- 本文抜粋
* * * * * * *
上地完文の渡清時期
「湖城嘉宝と上地完文」の記事で、上地完文が1896年(明治29)3月に渡清し、同年初夏に福州の湖城道場に入門したとされるが、同じ年に道場主とされる湖城嘉宝の娘が誕生しており、上地先生の渡清や入門の時期が間違っているか、道場主は湖城家の別人だったのではないかと述べた。
上地完英監修『精説沖縄空手道』(1977、以下上地本)によると、上地先生が渡清したのは徴兵忌避が目的であった(第3編44頁)。沖縄では他府県より遅れて1898年(明治31)1月1日より徴兵令が施行されることになり、これを忌避する目的で脱清する人が相次いだ。上地先生も施行前の1896年(明治29)3月、北谷村嘉手納の渡具知港から密航したという。
しかし、1898年(明治31)より沖縄県に徴兵令を施行することが明らかになったのは、勅令258号「沖縄県及小笠原島ニ徴兵令ヲ施行スルノ件」(明治30年8月7日公布)においてである。つまり、上地先生が密航したとされる1896年時点では、まだこの勅令は公布されていなかった。なぜ未来の出来事が予知できたのであろうか。
* * * * * * *
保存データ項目
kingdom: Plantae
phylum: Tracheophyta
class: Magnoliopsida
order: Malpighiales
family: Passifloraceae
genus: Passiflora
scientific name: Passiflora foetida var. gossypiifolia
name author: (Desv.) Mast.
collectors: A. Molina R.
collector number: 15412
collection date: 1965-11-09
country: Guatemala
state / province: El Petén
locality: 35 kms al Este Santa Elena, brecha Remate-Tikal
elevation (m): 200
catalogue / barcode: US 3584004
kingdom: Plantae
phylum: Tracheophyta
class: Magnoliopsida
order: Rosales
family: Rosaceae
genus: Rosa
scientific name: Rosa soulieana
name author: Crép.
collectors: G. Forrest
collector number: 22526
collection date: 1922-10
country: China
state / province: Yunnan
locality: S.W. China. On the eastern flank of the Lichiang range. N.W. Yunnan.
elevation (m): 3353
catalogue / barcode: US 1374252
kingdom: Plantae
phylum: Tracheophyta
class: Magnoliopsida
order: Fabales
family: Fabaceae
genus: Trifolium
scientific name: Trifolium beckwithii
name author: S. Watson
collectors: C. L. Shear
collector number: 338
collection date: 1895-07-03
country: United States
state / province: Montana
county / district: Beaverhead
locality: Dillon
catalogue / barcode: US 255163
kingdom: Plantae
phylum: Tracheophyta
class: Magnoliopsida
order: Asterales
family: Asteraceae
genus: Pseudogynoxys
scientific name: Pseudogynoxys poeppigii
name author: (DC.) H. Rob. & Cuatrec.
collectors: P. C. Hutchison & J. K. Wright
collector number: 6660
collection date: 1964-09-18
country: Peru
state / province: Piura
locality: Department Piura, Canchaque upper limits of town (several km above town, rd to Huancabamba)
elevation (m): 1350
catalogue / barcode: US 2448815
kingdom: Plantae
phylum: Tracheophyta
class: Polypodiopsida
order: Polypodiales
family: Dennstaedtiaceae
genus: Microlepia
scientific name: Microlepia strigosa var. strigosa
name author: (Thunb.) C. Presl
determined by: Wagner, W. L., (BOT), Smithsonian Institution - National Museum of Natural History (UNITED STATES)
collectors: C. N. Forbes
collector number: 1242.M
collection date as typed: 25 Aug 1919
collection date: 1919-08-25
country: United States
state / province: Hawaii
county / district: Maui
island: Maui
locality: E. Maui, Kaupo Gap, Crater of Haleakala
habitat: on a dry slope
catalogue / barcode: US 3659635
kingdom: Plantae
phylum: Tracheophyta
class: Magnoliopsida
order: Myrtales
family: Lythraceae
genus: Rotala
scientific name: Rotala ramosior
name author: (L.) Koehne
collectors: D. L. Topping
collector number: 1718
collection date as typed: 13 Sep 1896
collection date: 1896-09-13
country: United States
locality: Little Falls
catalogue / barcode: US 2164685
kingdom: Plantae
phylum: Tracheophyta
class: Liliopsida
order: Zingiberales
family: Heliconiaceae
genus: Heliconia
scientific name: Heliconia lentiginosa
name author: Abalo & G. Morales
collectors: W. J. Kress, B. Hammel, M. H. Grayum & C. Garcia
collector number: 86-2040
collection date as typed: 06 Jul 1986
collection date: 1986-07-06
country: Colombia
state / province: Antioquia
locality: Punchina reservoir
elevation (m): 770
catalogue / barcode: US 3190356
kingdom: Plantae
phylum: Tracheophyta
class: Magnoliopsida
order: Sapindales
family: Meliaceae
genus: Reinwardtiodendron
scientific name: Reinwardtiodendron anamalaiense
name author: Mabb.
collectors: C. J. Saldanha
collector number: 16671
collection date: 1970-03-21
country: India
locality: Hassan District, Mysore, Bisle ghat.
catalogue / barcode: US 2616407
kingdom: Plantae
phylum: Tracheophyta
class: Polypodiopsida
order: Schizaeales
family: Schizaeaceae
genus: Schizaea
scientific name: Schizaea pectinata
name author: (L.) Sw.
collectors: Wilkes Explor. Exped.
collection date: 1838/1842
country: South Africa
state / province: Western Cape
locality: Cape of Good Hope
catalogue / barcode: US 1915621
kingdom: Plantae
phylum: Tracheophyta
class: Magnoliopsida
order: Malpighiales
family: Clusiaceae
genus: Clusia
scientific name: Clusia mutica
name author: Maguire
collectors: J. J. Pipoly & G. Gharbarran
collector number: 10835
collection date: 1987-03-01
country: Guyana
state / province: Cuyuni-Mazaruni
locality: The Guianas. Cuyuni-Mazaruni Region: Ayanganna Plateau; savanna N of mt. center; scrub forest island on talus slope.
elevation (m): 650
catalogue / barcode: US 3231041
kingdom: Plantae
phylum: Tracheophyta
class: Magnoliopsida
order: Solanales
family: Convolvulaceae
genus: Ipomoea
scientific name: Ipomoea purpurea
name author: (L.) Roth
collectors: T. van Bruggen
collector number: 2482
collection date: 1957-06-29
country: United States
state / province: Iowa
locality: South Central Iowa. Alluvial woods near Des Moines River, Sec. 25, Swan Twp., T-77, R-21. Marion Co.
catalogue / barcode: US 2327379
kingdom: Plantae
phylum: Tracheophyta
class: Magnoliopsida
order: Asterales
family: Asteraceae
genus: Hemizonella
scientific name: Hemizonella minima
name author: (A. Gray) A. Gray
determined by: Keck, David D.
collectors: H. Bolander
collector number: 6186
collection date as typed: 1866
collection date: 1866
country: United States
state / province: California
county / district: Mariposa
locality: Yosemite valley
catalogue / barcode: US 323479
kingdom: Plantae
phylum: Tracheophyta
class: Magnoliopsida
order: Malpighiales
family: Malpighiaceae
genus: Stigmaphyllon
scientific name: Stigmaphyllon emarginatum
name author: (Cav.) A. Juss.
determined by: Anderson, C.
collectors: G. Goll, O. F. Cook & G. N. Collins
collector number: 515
* * * * * * *
- 設問
1 - 上地完文の渡清時期に関する本文にある次の一文を英語に訳してください。「つまり、上地先生が密航したとされる1896年時点では、まだこの勅令は公布されていなかった。」
2 - 上地完文の渡清時期に関する本文から、「上地完英監修『精説沖縄空手道」から「渡具知港から密航したという。」までをそのまま抜き出してください。
3 - 上地完文の渡清時期に関する本文によれば、勅令258号「沖縄県及小笠原島ニ徴兵令ヲ施行スルノ件」はいつ公布されましたか。

- 解答
1 - In other words, as of 1896, when Uechi-sensei is said to have stowed away, this imperial ordinance had not yet been promulgated.

2 -
上地完英監修『精説沖縄空手道』(1977、以下上地本)によると、上地先生が渡清したのは徴兵忌避が目的であった(第3編44頁)。沖縄では他府県より遅れて1898年(明治31)1月1日より徴兵令が施行されることになり、これを忌避する目的で脱清する人が相次いだ。上地先生も施行前の1896年(明治29)3月、北谷村嘉手納の渡具知港から密航したという。

3 - 明治30年8月7日に公布されました。